Under questioning by the scrutiny committee today justice minsters said the Government’s draft defamation bill is simply a codification of existing law: this means that the draft bill does not deliver the reform they promised.
The scrutiny committee will make recommendations to ministers on how to deliver a bill that offers real reform. They need to hear your thoughts on where the draft bill doesn’t yet protect writing on matters of public interest for scientists, medics, NGOs, bloggers, editors and publishers.
There are several areas that the draft defamation bill falls short. In particular the substantial harm test (Clause 1), the public interest defence (Clause 2), addressing the ability of companies to sue in libel and the internet (both consultation issues not included in the draft bill).
The law chills speech on matters of public interest and expressions of opinion on matters in the public realm. We need a strong public interest defence, which would protect writing by scientists, medics, NGOs, investigative journalists and online commentators. The draft Bill includes an approximate codification of the common law Reynolds defence. The Reynolds defence has been shown to be very uncertain for most writers as the demands it makes to demonstrate ‘responsibility’ are impractical for many contemporary publishers, scientists, and NGOs. We believe that this could be addressed, where genuine public interest can be demonstrated (rather than merely statements which may interest the public), and where any errors of fact are promptly corrected, by shifting the burden of proof to the claimant to prove the defendant acted recklessly or with malice.

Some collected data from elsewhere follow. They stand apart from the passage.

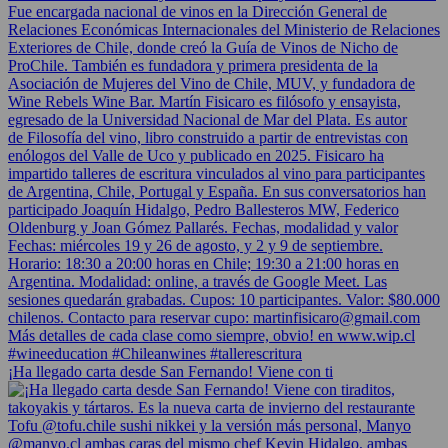
¡Ha llegado carta desde San Fernando! Viene con ti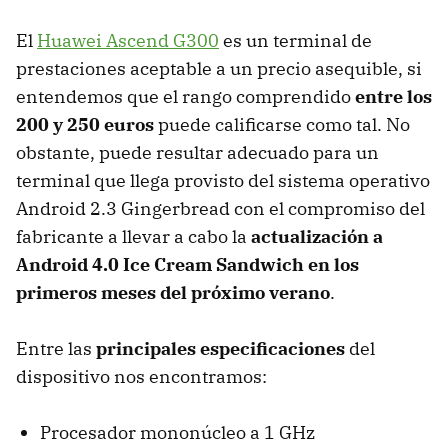
El
Huawei Ascend G300
es un terminal de
prestaciones aceptable a un precio asequible, si
entendemos que el rango comprendido
entre los
200 y 250 euros
puede calificarse como tal. No
obstante, puede resultar adecuado para un
terminal que llega provisto del sistema operativo
Android 2.3 Gingerbread con el compromiso del
fabricante a llevar a cabo la
actualización a
Android 4.0 Ice Cream Sandwich en los
primeros meses del próximo verano
.
Entre las
principales especificaciones
del
dispositivo nos encontramos:
Procesador mononúcleo a 1 GHz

The law allows trivial and vexatious claims. The bill has a proposal that there should be a test of harm before a case can go to court. We think this is a great idea, but the test needs to be stronger to make sure that anyone threatened with libel will have the confidence to stand up to bullying and trivial claims. We think bullying claims will be deterred by making the first test of whether a case can precede a test of ‘serious and substantial’ harm.

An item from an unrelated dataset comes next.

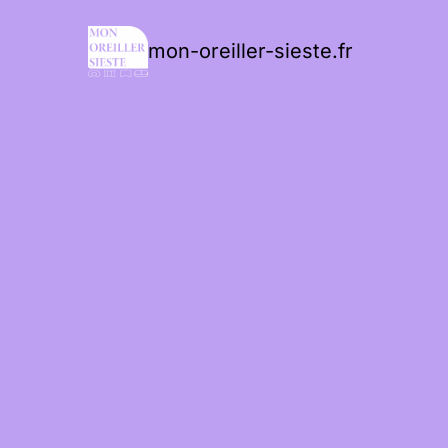
mon-oreiller-sieste.fr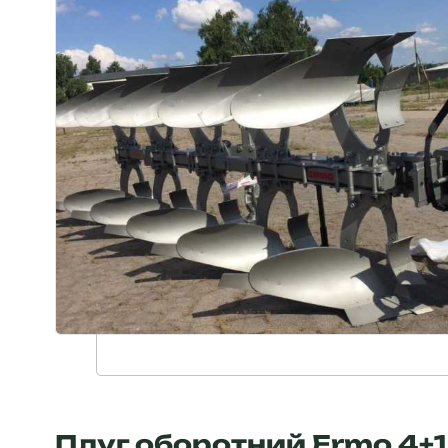
Плуг оборотний Ermo 4+1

The law does not reflect the nature of 21st century publication. The draft does not tackle the problem that online intermediaries, such as web-hosts, which are neither authors nor traditional publishers, are forced to censor material for fear of liability. Currently a threat to intermediaries often results in blogs or scientific papers being taken down from websites, because the intermediary has no way of knowing the facts of the matter. We want to see a system that requires claimants to contact the primary author first, before intermediaries can be asked to take material down.
The law is used by corporations and other non-natural persons to manage their brand and to close down criticisms of their products and behaviour. This is legal bullying and there are other ways companies can respond to criticism they think is unfair.